Total Liabilities ÷ Total Assets.
A company borrows money to buy equipment — what type of leverage is this?
Financial leverage
What is the formula for the Debt-to-Equity Ratio?
Total Liabilities ÷ Shareholders’ Equity.
Name one example of a liquid asset.
Cash, checking account, or marketable securities.
What is the main risk of using leverage?
Higher debt increases the risk of default or financial distress.
A company has $500,000 in liabilities and $1,000,000 in assets. What is its debt ratio?
0.5 or 50%.
If a company uses cash instead of debt to buy an asset, what happens to leverage?
Leverage decreases.
A company has $300,000 in debt and $600,000 in equity.

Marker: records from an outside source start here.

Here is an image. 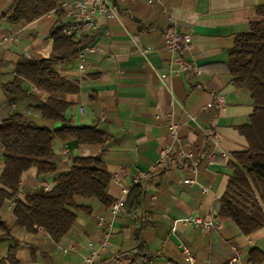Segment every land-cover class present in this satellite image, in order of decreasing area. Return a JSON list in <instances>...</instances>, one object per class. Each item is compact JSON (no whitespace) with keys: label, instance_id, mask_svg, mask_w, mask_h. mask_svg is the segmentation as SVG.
Listing matches in <instances>:
<instances>
[{"label":"crops","instance_id":"obj_1","mask_svg":"<svg viewBox=\"0 0 264 264\" xmlns=\"http://www.w3.org/2000/svg\"><path fill=\"white\" fill-rule=\"evenodd\" d=\"M147 1H109L117 18H97L96 29L80 37L90 39L84 48H94L85 56L83 73L78 72L77 59L54 67L60 75L79 82V93L65 97L69 103L65 120L76 127L95 126L108 138L100 150L54 140L53 162L58 172L71 166L72 157L97 153L111 177L108 197L115 201L123 189L130 192L137 185L141 191L138 206L112 217L97 201L79 199L78 205L89 213L77 212L71 231L55 244L42 230L27 233L14 227L13 205L7 202L0 209V222L9 229L6 235L0 228V264H11L9 250L14 264H130V260L133 264H230L233 249L238 252L237 264H250L251 249L264 254V227L245 237L231 221L216 217L233 175L228 166L232 154L248 147L239 128L248 124L253 110L250 92L231 83L226 71L228 52L234 38L249 31L244 11L264 5V0H160L152 5ZM168 16L178 33L188 37L182 53L200 75L172 74L161 79L169 73L170 55L164 42L171 26ZM45 20L51 22L46 35ZM59 23H68L64 13H51L18 30L0 24V36L22 37L0 48V84L13 79L19 57L49 56V30ZM20 88L27 94L34 90L27 83ZM216 95L223 96L224 107L207 108ZM35 106L31 100L9 105L0 89V121L20 114L40 127H61L42 120ZM169 115L177 124L180 145L168 133ZM208 132L217 134V143L207 137ZM180 146L193 154L197 175L189 171L188 161L152 171L160 151L167 149L175 157ZM209 153L214 155L210 160ZM2 168L0 145V175ZM54 179V175L40 179L35 168L29 169L20 178L17 199L22 201L25 193L38 189L42 182L53 185ZM185 179L196 184L185 185ZM97 217H102V226ZM194 218L211 224L185 222ZM106 234L108 246L101 248ZM93 249L96 256L91 255Z\"/></svg>","mask_w":264,"mask_h":264},{"label":"trees","instance_id":"obj_2","mask_svg":"<svg viewBox=\"0 0 264 264\" xmlns=\"http://www.w3.org/2000/svg\"><path fill=\"white\" fill-rule=\"evenodd\" d=\"M61 3V0H11L0 18L10 26L24 28L51 13L63 14ZM243 16L249 31L234 38L226 71L235 88L250 92L253 110L248 124L239 128L248 147L232 154L233 162L228 166L233 175L219 200L216 217L231 221L240 235L246 237L264 227V5L247 9ZM67 24H54L49 30L52 46L47 58L38 55L19 57L13 79L0 84L7 104L31 100L42 120L61 124L60 128L51 130L20 114L0 121L3 156L0 209L11 202L14 227L27 233L42 230L55 244L71 231L77 212L89 213V209L78 205L77 200H95L105 209L113 203L106 194L111 177L97 153L72 157L71 166L62 172H58L53 162L54 140L61 143L74 141L79 148L97 150L108 141L95 126L76 127L65 120L69 106L65 97L79 93V82L60 75L54 67L76 60L78 52L90 41L64 36L62 30ZM21 83L30 84L33 92L25 93L20 88ZM31 168L36 169L40 179L54 175L53 186L49 191L32 190L24 194L22 201L18 200L20 178ZM140 196V188L136 185L129 192L124 209L137 207ZM0 228L8 235L9 229L1 222ZM8 254L9 262L14 264L12 251ZM248 262L264 264V254L251 249Z\"/></svg>","mask_w":264,"mask_h":264},{"label":"built area","instance_id":"obj_3","mask_svg":"<svg viewBox=\"0 0 264 264\" xmlns=\"http://www.w3.org/2000/svg\"><path fill=\"white\" fill-rule=\"evenodd\" d=\"M111 0H67L61 3V8L63 10L65 18L68 20V24L63 28L62 33L64 36L68 38H73L77 40L82 37L83 34L87 32H92L96 29V19L99 17H104L106 19L117 18V12L111 7L109 4ZM155 3H160V0H148L147 4L152 5ZM168 22L170 23V27L164 33V42H165V50L170 55V61L168 64L169 73L168 75H161V79H166L168 76L172 74H182L189 75L194 73L195 75H200V71L197 70L194 66H192L183 56V51L187 49L188 46V37L182 36L178 33L176 28L174 27L173 20L168 16ZM15 36H0V48L15 42ZM94 52L93 47H86L81 49L78 52L77 60L80 63L78 72L82 74L84 71L83 62L85 61V56L87 53ZM27 57V55H26ZM215 105L217 108L221 109L224 107V98L222 95H216L213 100L207 105V108ZM167 130L171 138L180 145V140L177 137V124L175 123L172 115L168 116L167 119ZM207 137L212 141V143H217L218 136L215 132H208ZM214 157L213 154H208V159H212ZM188 161L189 171L193 175H197V164L193 161V154L190 152H184L181 146L177 150V154L175 157L170 155V151L164 149L160 151L159 157L155 163V165L151 168L152 171L160 170L165 171L168 169L175 168L178 164H182V162ZM138 178L134 180V184H136ZM183 184L191 185L196 184L195 180L185 179L183 180ZM53 185L48 184L47 182H42L39 185L43 191H49ZM20 192V185H19ZM18 192V194H19ZM203 193H207L206 189H202ZM129 194V190L123 189L121 191V196L117 200L113 201L112 205L109 208V213L112 217H115L118 213L124 210L126 197ZM18 196V195H17ZM11 203V202H10ZM12 204V203H11ZM97 222L99 226L103 225L102 217H97ZM193 226H203L207 227L211 223L200 220L198 218L188 219L185 221ZM99 246L101 248H105L108 246V234H106L102 240L100 241ZM66 253V250L63 251ZM96 250H92L91 255L96 256ZM184 254L190 263L193 262L190 253L185 250ZM239 263L238 252L233 249V257L230 261V264Z\"/></svg>","mask_w":264,"mask_h":264},{"label":"rangeland","instance_id":"obj_4","mask_svg":"<svg viewBox=\"0 0 264 264\" xmlns=\"http://www.w3.org/2000/svg\"><path fill=\"white\" fill-rule=\"evenodd\" d=\"M9 1L10 0H0V9H1L2 12H6L7 11L8 7H9V4H10V3H8ZM45 21H46L47 25H45V27H44L45 28L44 29L45 30L44 34L46 35V29H48V27L51 24V22H49L47 20H45ZM3 23H4V21H2V19L0 18V24H3ZM14 28H15L14 30H18L19 29V27H14ZM21 38H22L21 35H18V37H16V40L18 39V41H20ZM29 39H27V40H29Z\"/></svg>","mask_w":264,"mask_h":264}]
</instances>
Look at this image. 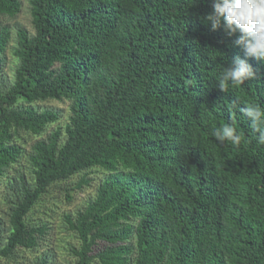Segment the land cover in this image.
<instances>
[{"label":"trees","instance_id":"1","mask_svg":"<svg viewBox=\"0 0 264 264\" xmlns=\"http://www.w3.org/2000/svg\"><path fill=\"white\" fill-rule=\"evenodd\" d=\"M29 3L35 32L17 29L10 78L4 18L23 0H0V259L55 264L42 251L50 221L34 211L98 169L96 195L64 217L73 264H264V145L239 111L264 107V61L204 23L213 0ZM237 58L257 77L222 92L217 77ZM50 100L68 101L65 123L37 105ZM229 122L239 147L212 135Z\"/></svg>","mask_w":264,"mask_h":264},{"label":"clouds","instance_id":"2","mask_svg":"<svg viewBox=\"0 0 264 264\" xmlns=\"http://www.w3.org/2000/svg\"><path fill=\"white\" fill-rule=\"evenodd\" d=\"M212 9L210 14L202 17L204 23L209 24L213 31L223 29L228 37H235L232 45L238 46L245 57L264 61V0H213ZM256 77L252 65L246 59L237 58L233 66L223 68L217 77V85L226 93L230 88H239ZM239 111L250 120L258 143L264 145V107L248 103ZM212 135L219 143L229 142L235 147L244 140L233 122L215 128Z\"/></svg>","mask_w":264,"mask_h":264},{"label":"rangeland","instance_id":"3","mask_svg":"<svg viewBox=\"0 0 264 264\" xmlns=\"http://www.w3.org/2000/svg\"><path fill=\"white\" fill-rule=\"evenodd\" d=\"M4 23L8 25L13 33L11 47L8 51L7 65L5 68V74L8 77H13L14 68L18 64L17 58L13 54V46L16 44V31L18 28H26L31 34L35 32L32 15L30 11L29 0H23V5L21 12L16 17H6L4 18ZM41 109L52 108L62 112V118L59 124L65 123L69 116V103L68 101H58L50 100L44 101L37 104ZM57 124L51 127H56ZM35 137H28L26 140V148H30ZM104 173L100 170H95L91 174L94 177V181L90 186H86L83 189H79L75 186L77 181L81 178L82 173L74 176L67 182H62L56 184L51 188V191L46 195L39 205H37L34 211V216L36 219L42 218L50 221L52 232L48 236L46 245L42 251L48 252L51 259H53L55 264H73L75 262V257L71 252V246H78L79 240L76 235L69 231L65 222V214L72 213L75 214L76 211L83 208L87 202L96 195V188L98 182L103 178ZM6 181L0 180V218L2 220H7V206L3 202ZM25 256H28L19 264H34L33 253L27 252ZM21 260V259H19ZM14 260L0 259V264H18Z\"/></svg>","mask_w":264,"mask_h":264}]
</instances>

What’s the ratio?
0.5 or 50%
Why is having too much cash sometimes a bad thing for a business?
It may mean the business isn’t investing or growing efficiently.
True or False: Leverage always increases profits.
False — it can also magnify losses.
What does a high debt ratio indicate?
The company relies heavily on debt financing.
Why might a startup have a higher debt ratio than a mature company?
It relies more on loans to grow early on.
What does a high D/E ratio mean?
The company is highly leveraged (more debt financing).
What financial statement shows a company’s cash position?
The balance sheet (and the cash flow statement).
What type of leverage involves using fixed financial costs like interest?
Financial leverage.
What does a low debt ratio indicate?
The company is more financially stable and less risky.
A company’s D/E ratio goes from 0.5 to 1.5 — what might this suggest?
It’s taking on more debt relative to equity.
Why might investors prefer a moderate D/E ratio?
It shows balance between debt and equity financing.
True or False: Cash flow is the same as profit.
False — profit is earnings; cash flow is movement of money.
What’s one advantage of leverage for companies?
It allows expansion or investment without giving up ownership.
If a company’s debt ratio is above 1, what does that mean?
It owes more than it owns — liabilities exceed assets.
How can strong cash flow offset high leverage risk?
It ensures the company can meet debt payments even with high leverage.
What happens to D/E if equity decreases but debt stays the same?
The ratio increases — the company looks riskier.